[AIM OF THE TASK] Set down the entire passage on the Zagreb rock band Crveni Koralji word for word, keeping every line and heading unchanged.

[TEXT PROVIDED]
Crveni Koralji (trans. The Red Corals) were a Croatian and Yugoslav rock band formed in Zagreb in 1962. They were one of the pioneers of the Yugoslav rock scene.

Crveni Koralji were initially inspired by Cliff Richard and the Shadows, but soon included covers of songs by other foreign acts into their repertoire, as well as their own songs. With their performances and early releases, the band gained nationwide popularity, and by the mid-1960s, became the most popular Yugoslav rock group. At the end of the decade, with the arrival of new musical trends on the Yugoslav scene, their popularity heavily declined and the band disbanded in the mid-1970s. The band reunited in 1985, releasing three studio albums until the end of the decade. Since the beginning of the 1990s, the reunited band has performed only occasionally.

History

1962-1975
Crveni Koralji were formed in late 1962 by Boris Babarović (vocals), Miroslav Lukačić (guitar), Rudolf Šimunec (rhythm guitar), Dino Sarajlić (bass guitar) and Josip Badrić "Medo" (drums). Originally they wanted to name the band Crveni Đavoli (The Red Devils), but opted for another name, fearing that the name Crveni Đavoli might seem as a political provocation. The band had their debut performance on 29 March 1963 at the Zagreb club Varijete. Initially, they played covers of foreign hits, mostly of songs by Cliff Richard and the Shadows, performing mostly at dances at the Zagreb club Polet. The band got larger media attention after their performance at a concert at the Trade Union Hall in Belgrade, in which they performed alongside bands Bijele Strijele, Zlatni Dečaci and Elipse. Crveni Koralji started their performance with their backs turned to the audience, performing the song "Shadoogie". Until the end of the year, the band had several appearances on television and recorded the songs "Vinetu" ("Winnetou") and "Niz cestu" ("Down the Road") for Radio Zagreb.

[MATERIAL SUPPLIED]
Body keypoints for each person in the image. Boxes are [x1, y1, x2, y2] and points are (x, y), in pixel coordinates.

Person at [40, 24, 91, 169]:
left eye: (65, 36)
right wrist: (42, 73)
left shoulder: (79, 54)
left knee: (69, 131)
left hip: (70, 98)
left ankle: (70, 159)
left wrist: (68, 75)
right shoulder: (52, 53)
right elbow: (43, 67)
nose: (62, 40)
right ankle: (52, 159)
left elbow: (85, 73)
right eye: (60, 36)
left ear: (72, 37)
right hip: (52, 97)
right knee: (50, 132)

[WRITTEN RESPONSE]
Crveni Koralji (trans. The Red Corals) were a Croatian and Yugoslav rock band formed in Zagreb in 1962. They were one of the pioneers of the Yugoslav rock scene.

Crveni Koralji were initially inspired by Cliff Richard and the Shadows, but soon included covers of songs by other foreign acts into their repertoire, as well as their own songs. With their performances and early releases, the band gained nationwide popularity, and by the mid-1960s, became the most popular Yugoslav rock group. At the end of the decade, with the arrival of new musical trends on the Yugoslav scene, their popularity heavily declined and the band disbanded in the mid-1970s. The band reunited in 1985, releasing three studio albums until the end of the decade. Since the beginning of the 1990s, the reunited band has performed only occasionally.

History

1962-1975
Crveni Koralji were formed in late 1962 by Boris Babarović (vocals), Miroslav Lukačić (guitar), Rudolf Šimunec (rhythm guitar), Dino Sarajlić (bass guitar) and Josip Badrić "Medo" (drums). Originally they wanted to name the band Crveni Đavoli (The Red Devils), but opted for another name, fearing that the name Crveni Đavoli might seem as a political provocation. The band had their debut performance on 29 March 1963 at the Zagreb club Varijete. Initially, they played covers of foreign hits, mostly of songs by Cliff Richard and the Shadows, performing mostly at dances at the Zagreb club Polet. The band got larger media attention after their performance at a concert at the Trade Union Hall in Belgrade, in which they performed alongside bands Bijele Strijele, Zlatni Dečaci and Elipse. Crveni Koralji started their performance with their backs turned to the audience, performing the song "Shadoogie". Until the end of the year, the band had several appearances on television and recorded the songs "Vinetu" ("Winnetou") and "Niz cestu" ("Down the Road") for Radio Zagreb.